Tara Langdale can relate. She says her endometriosisjourney began at age 11 when she had exploratory surgery for extreme abdominal pain. Although she lost a fallopian tube and an ovary at that tender age, it wasn’t until she turned 18 that she was officially diagnosed.
Ever since then, Langdale says, she has often felt stressed and exhausted from the chronic nature of the disease. “I was in so much pain on a daily basis; I had to learn to adapt to it. My life started to revolve around how I felt,” recalls Langdale, 33, a president of VuVatech LLC in Sarasota, Fla.
“Having a chronic condition triggers all kinds of vulnerable feelings in women,” agrees Dr. Lucille Keenan, a Raleigh-based licensed psychologist who works with women who have endometriosis.
“Endometriosis affects our reproductive organs, our most private and intimate parts. It’s easy to let stress and emotions take over when dealing with endo,” she says.
Keenan says she offers her endo patients a three-step process to help them identify and manage their stressors before they feel like they may unravel.
Step One: Recognize
When a woman has endometriosis, feelings of being “broken” are common, says Keenan. “As a psychologist, it’s my job to help women with endo slow down and focus on what’s going on inside when they feel stressed.” She says women with endometriosis often react to their stressors in one of three ways: freezing, fleeing or fighting. In freezing, “Some women pull the covers up over their heads, call in sick, and might zone out with technology.” Others, she says she often finds, flee. “They run away by avoiding their diagnosis and health issues.” As the pain and stress reaches a fever pitch, loved ones may feel the strain. “Some women become irritable, defensive, and argue with family or significant others,” says Keenan.
When any of these scenarios play out, Keenan suggests women with endo consider these questions: Do I feel overwhelmed, jittery, or chaotic? Do I have trouble sleeping? Am I procrastinating or not doing my best work? When was the last time I took five minutes to slow down and breathe?
If you don’t know the answers to these questions, says Keenan, “it’s time to make some changes.”
“What you’re dealing with is valid and real. Tune in and listen to your feelings. Feelings tell you what you need at any given moment.”
Step Two: Strategize
Rather than keep a lid on feelings, Keenan suggests women with endometriosis deal with their most basic needs first when they feel stressed.
“Some women were raised to believe their needs do not matter,” says Keenan. “Learning to recognize what is working in life, and what is not, is a great place to start.”

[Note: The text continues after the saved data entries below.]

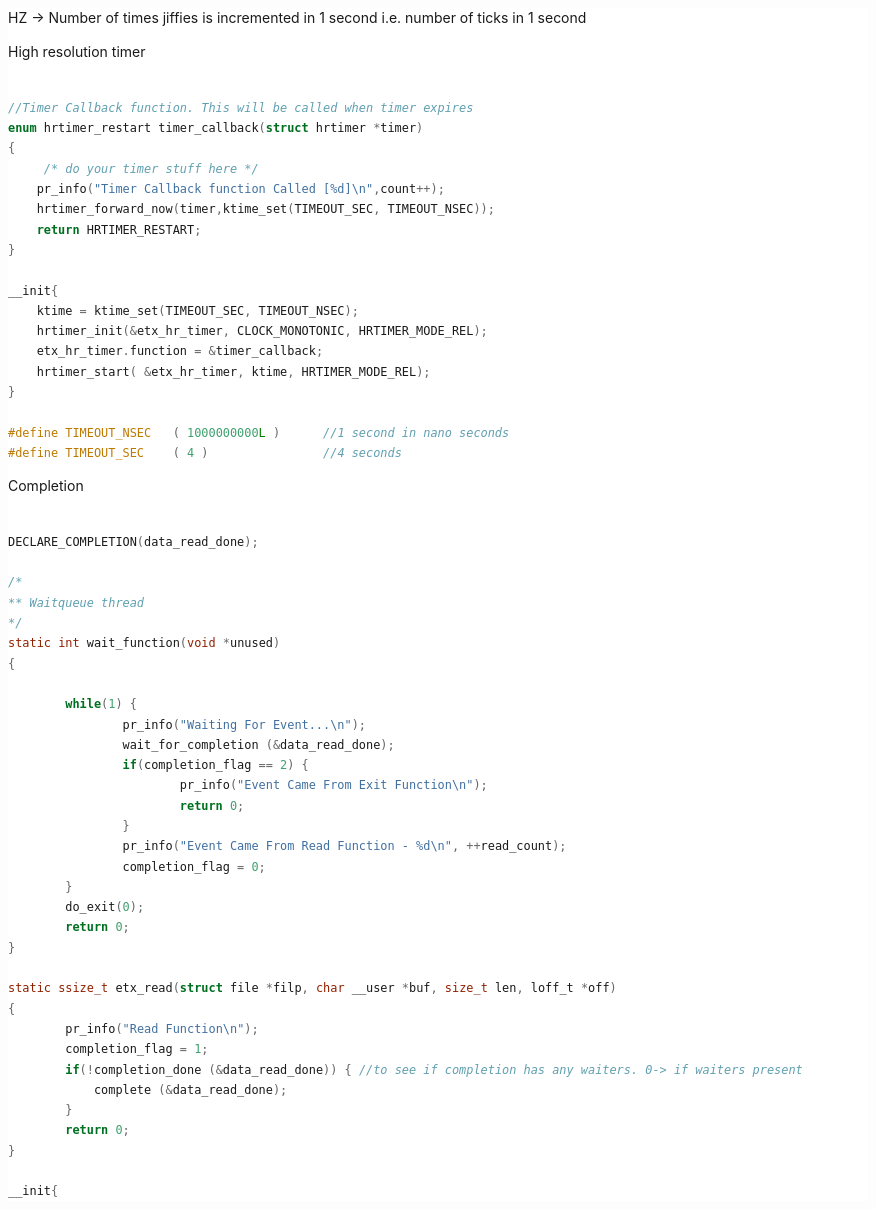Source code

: HZ -> Number of times jiffies is incremented in 1 second i.e. number of ticks in 1 second


High resolution timer

```c

//Timer Callback function. This will be called when timer expires
enum hrtimer_restart timer_callback(struct hrtimer *timer)
{
     /* do your timer stuff here */
    pr_info("Timer Callback function Called [%d]\n",count++);
    hrtimer_forward_now(timer,ktime_set(TIMEOUT_SEC, TIMEOUT_NSEC));
    return HRTIMER_RESTART;
}

__init{
    ktime = ktime_set(TIMEOUT_SEC, TIMEOUT_NSEC); 
    hrtimer_init(&etx_hr_timer, CLOCK_MONOTONIC, HRTIMER_MODE_REL);
    etx_hr_timer.function = &timer_callback;
    hrtimer_start( &etx_hr_timer, ktime, HRTIMER_MODE_REL);
}

#define TIMEOUT_NSEC   ( 1000000000L )      //1 second in nano seconds
#define TIMEOUT_SEC    ( 4 )                //4 seconds
```



Completion

```c

DECLARE_COMPLETION(data_read_done);

/*
** Waitqueue thread
*/ 
static int wait_function(void *unused)
{
        
        while(1) {
                pr_info("Waiting For Event...\n");
                wait_for_completion (&data_read_done);
                if(completion_flag == 2) {
                        pr_info("Event Came From Exit Function\n");
                        return 0;
                }
                pr_info("Event Came From Read Function - %d\n", ++read_count);
                completion_flag = 0;
        }
        do_exit(0);
        return 0;
}

static ssize_t etx_read(struct file *filp, char __user *buf, size_t len, loff_t *off)
{
        pr_info("Read Function\n");
        completion_flag = 1;
        if(!completion_done (&data_read_done)) { //to see if completion has any waiters. 0-> if waiters present
            complete (&data_read_done);
        }
        return 0;
}

__init{
```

Keenan says it can be challenging to attend to your needs if you’ve never listened to your innermost emotions. “Take some time to notice your feelings and not judge them. Make a list of all your competing needs in the moment. Later, you can decide what’s actually important for you,” she advises.
Step Three: Prioritize
When endometriosis gets too overwhelming, Keenan says it’s time to put pen to paper.
“Write your list of needs in a journal. What’s in your highest interests right now? Which issues should you address this week? What’s best for your health next month? This year? Also, lean on your closest friends; you don’t have to do this alone,” she says.
Langdale says it took some time, but she’s finally putting herself first after receiving tone-deaf advice. “One doctor told me to drink wine and take pain medication before sex,” she recalls. “So many thoughts weighed on my mind about marriage and intimacy and what might happen if I couldn’t have intercourse.” Now, she says she feels empowered after increasing her self-awareness of her endo.
“Instead of feeling panic, take small steps forward, which was major progress for me.”